====== DATA EXCERPTS ======
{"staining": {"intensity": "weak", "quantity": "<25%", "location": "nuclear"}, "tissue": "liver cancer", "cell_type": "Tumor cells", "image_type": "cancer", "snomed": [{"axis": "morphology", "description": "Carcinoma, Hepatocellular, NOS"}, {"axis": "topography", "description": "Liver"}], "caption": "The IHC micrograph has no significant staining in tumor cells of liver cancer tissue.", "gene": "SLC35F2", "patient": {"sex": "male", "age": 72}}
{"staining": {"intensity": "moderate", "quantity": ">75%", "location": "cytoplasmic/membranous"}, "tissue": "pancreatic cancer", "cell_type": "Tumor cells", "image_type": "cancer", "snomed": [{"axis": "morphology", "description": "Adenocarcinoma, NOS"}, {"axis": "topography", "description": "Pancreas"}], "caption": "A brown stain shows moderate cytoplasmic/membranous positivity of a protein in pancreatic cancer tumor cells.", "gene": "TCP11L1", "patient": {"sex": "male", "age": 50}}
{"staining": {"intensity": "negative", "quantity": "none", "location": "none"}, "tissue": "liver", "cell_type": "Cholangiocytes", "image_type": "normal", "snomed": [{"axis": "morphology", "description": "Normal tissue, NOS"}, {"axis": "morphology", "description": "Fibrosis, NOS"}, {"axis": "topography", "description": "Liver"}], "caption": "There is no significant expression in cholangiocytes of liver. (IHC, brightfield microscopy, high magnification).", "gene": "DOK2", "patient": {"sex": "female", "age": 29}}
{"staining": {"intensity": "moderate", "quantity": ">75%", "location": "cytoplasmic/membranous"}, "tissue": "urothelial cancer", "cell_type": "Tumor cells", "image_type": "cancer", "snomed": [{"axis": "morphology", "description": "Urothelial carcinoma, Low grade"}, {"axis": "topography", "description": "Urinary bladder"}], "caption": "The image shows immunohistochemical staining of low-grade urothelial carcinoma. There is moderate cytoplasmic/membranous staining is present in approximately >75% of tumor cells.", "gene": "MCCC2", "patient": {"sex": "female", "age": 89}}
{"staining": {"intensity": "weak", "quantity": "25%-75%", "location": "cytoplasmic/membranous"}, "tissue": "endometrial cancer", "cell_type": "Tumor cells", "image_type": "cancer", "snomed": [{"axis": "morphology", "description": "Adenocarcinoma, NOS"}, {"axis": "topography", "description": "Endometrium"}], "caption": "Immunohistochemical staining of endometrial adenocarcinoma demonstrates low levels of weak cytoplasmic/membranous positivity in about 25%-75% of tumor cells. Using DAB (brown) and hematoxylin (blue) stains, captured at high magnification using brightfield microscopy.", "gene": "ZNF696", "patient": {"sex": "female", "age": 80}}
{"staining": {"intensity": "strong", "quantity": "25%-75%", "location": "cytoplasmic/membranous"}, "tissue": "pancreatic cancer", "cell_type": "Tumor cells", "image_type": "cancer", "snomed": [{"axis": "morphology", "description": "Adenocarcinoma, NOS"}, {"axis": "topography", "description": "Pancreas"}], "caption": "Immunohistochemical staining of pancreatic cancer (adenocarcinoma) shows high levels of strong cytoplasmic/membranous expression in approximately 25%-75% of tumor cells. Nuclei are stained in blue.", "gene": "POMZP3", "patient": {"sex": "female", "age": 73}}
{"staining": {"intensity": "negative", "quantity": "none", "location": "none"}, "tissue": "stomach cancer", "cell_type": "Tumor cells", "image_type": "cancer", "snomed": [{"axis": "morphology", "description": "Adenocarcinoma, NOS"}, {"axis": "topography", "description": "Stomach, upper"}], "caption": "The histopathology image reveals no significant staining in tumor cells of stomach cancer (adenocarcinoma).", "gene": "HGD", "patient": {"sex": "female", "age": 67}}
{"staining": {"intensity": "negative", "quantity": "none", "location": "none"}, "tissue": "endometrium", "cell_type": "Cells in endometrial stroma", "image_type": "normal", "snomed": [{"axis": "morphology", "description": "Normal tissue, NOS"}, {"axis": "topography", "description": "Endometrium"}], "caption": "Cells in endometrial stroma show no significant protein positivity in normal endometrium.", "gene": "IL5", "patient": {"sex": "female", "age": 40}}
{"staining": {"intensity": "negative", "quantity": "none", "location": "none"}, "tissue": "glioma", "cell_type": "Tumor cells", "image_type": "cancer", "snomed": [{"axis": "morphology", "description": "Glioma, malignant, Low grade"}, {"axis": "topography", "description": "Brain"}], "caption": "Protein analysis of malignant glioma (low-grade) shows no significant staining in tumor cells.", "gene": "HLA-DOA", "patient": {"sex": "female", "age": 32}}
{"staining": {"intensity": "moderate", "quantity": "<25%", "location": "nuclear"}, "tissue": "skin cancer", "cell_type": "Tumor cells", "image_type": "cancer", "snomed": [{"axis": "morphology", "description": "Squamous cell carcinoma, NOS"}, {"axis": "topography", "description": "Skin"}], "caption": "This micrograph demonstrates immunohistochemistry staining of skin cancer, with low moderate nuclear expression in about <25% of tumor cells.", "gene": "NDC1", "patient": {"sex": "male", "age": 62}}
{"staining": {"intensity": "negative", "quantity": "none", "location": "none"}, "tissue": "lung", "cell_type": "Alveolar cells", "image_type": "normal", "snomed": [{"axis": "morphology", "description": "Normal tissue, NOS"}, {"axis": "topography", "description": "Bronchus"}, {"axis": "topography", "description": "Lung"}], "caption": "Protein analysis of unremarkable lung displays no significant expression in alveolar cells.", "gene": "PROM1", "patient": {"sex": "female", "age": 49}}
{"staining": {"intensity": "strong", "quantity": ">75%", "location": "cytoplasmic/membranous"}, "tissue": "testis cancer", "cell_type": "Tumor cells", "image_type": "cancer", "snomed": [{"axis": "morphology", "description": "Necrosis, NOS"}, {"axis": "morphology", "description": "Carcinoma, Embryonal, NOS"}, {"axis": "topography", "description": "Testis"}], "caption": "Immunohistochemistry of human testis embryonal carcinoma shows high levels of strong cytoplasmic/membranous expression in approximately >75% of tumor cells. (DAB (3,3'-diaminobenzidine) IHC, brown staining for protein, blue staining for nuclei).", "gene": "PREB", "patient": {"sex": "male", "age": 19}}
======
» **DESCRIPTION OF THE TASK**: Which lines above run from the one containing "is no significant" down to the one containing "image shows immunohistochemical"? Repeat exactly those, both ends included, and nothing else.

» **OUTPUT OF THE EXERCISE**:
{"staining": {"intensity": "negative", "quantity": "none", "location": "none"}, "tissue": "liver", "cell_type": "Cholangiocytes", "image_type": "normal", "snomed": [{"axis": "morphology", "description": "Normal tissue, NOS"}, {"axis": "morphology", "description": "Fibrosis, NOS"}, {"axis": "topography", "description": "Liver"}], "caption": "There is no significant expression in cholangiocytes of liver. (IHC, brightfield microscopy, high magnification).", "gene": "DOK2", "patient": {"sex": "female", "age": 29}}
{"staining": {"intensity": "moderate", "quantity": ">75%", "location": "cytoplasmic/membranous"}, "tissue": "urothelial cancer", "cell_type": "Tumor cells", "image_type": "cancer", "snomed": [{"axis": "morphology", "description": "Urothelial carcinoma, Low grade"}, {"axis": "topography", "description": "Urinary bladder"}], "caption": "The image shows immunohistochemical staining of low-grade urothelial carcinoma. There is moderate cytoplasmic/membranous staining is present in approximately >75% of tumor cells.", "gene": "MCCC2", "patient": {"sex": "female", "age": 89}}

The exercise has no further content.